## YOUR OBJECTIVE
All lines at and after the one containing "accende il primo impianto", up to the end of the listing below, are to be printed exactly, with the pictures omitted.

## DATA
● ● ●

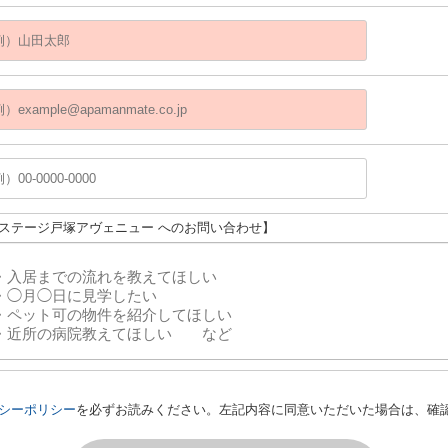
リステージ戸塚アヴェニュー へのお問い合わせ】
シーポリシー
を必ずお読みください。左記内容に同意いただいた場合は、確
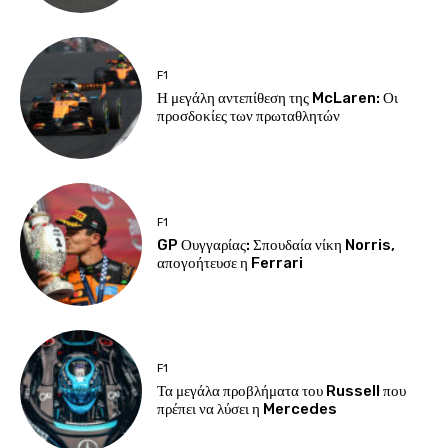
F1
Η μεγάλη αντεπίθεση της McLaren: Οι
προσδοκίες των πρωταθλητών
F1
GP Ουγγαρίας: Σπουδαία νίκη Norris,
απογοήτευσε η Ferrari
F1
Τα μεγάλα προβλήματα του Russell που
πρέπει να λύσει η Mercedes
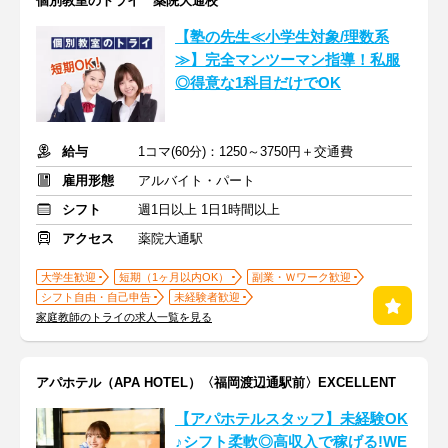
個別教室のトライ 薬院大通校
【塾の先生≪小学生対象/理数系
≫】完全マンツーマン指導！私服
◎得意な1科目だけでOK
給与
1コマ(60分)：1250～3750円＋交通費
雇用形態
アルバイト・パート
シフト
週1日以上 1日1時間以上
アクセス
薬院大通駅
大学生歓迎
短期（1ヶ月以内OK）
副業・Ｗワーク歓迎
シフト自由・自己申告
未経験者歓迎
家庭教師のトライの求人一覧を見る
アパホテル（APA HOTEL）〈福岡渡辺通駅前〉EXCELLENT
【アパホテルスタッフ】未経験OK
♪シフト柔軟◎高収入で稼げる!WE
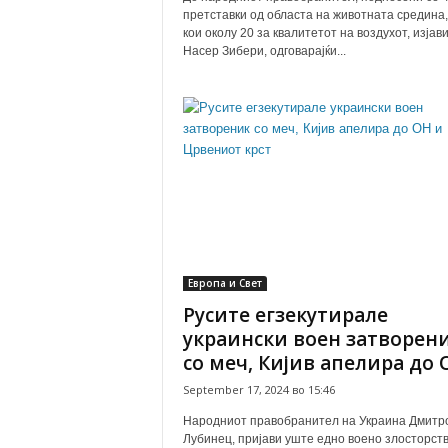
претставки од областа на животната средина,
кои околу 20 за квалитетот на воздухот, изјав
Насер Зибери, одговарајќи...
Европа и Свет
Русите егзекутирале
украински воен затворен
со меч, Кијив апелира до О
September 17, 2024 во 15:46
Народниот правобранител на Украина Дмитр
Лубинец, пријави уште едно воено злосторст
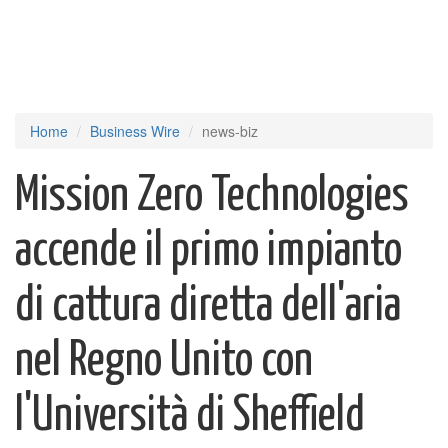
Home
Business Wire
news-biz
Mission Zero Technologies
accende il primo impianto
di cattura diretta dell'aria
nel Regno Unito con
l'Università di Sheffield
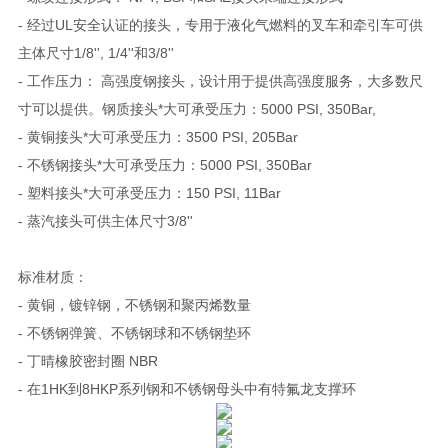
- 经过UL安全认证的接头，专用于液化气燃料的叉车和牵引车可供
主体尺寸1/8'', 1/4''和3/8''
- 工作压力： 高强度钢接头，设计用于提供高强度服务，大多数尺
寸可以提供。钢质接头*大可承受压力：5000 PSI, 350Bar,
- 黄铜接头*大可承受压力：3500 PSI, 205Bar
- 不锈钢接头*大可承受压力：5000 PSI, 350Bar
- 塑料接头*大可承受压力：150 PSI, 11Bar
- 蒸汽接头可供主体尺寸3/8''
标准材质：
- 黄铜，镀锌钢，不锈钢和聚丙烯数量
- 不锈钢弹簧、不锈钢球和不锈钢垫环
- 丁晴橡胶密封圈 NBR
- 在1HK到8HKP系列钢和不锈钢母头中有特氟龙支撑环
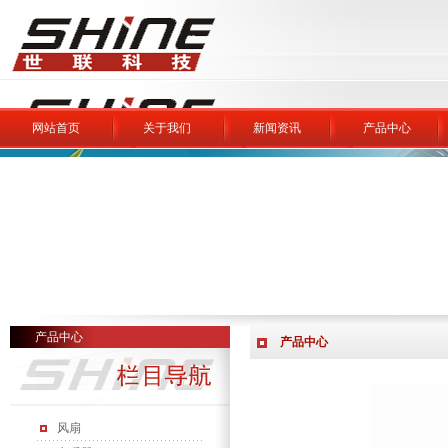
网站首页
关于我们
新闻资讯
产品中心
产品中心
产品中心
风扇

● ● ●

## ANSWER
accende il primo impianto
di cattura diretta dell'aria
nel Regno Unito con
l'Università di Sheffield
- 经过UL安全认证的接头，专用于液化气燃料的叉车和牵引车可供
主体尺寸1/8'', 1/4''和3/8''
- 工作压力： 高强度钢接头，设计用于提供高强度服务，大多数尺
寸可以提供。钢质接头*大可承受压力：5000 PSI, 350Bar,
- 黄铜接头*大可承受压力：3500 PSI, 205Bar
- 不锈钢接头*大可承受压力：5000 PSI, 350Bar
- 塑料接头*大可承受压力：150 PSI, 11Bar
- 蒸汽接头可供主体尺寸3/8''
标准材质：
- 黄铜，镀锌钢，不锈钢和聚丙烯数量
- 不锈钢弹簧、不锈钢球和不锈钢垫环
- 丁晴橡胶密封圈 NBR
- 在1HK到8HKP系列钢和不锈钢母头中有特氟龙支撑环
网站首页
关于我们
新闻资讯
产品中心
产品中心
产品中心
风扇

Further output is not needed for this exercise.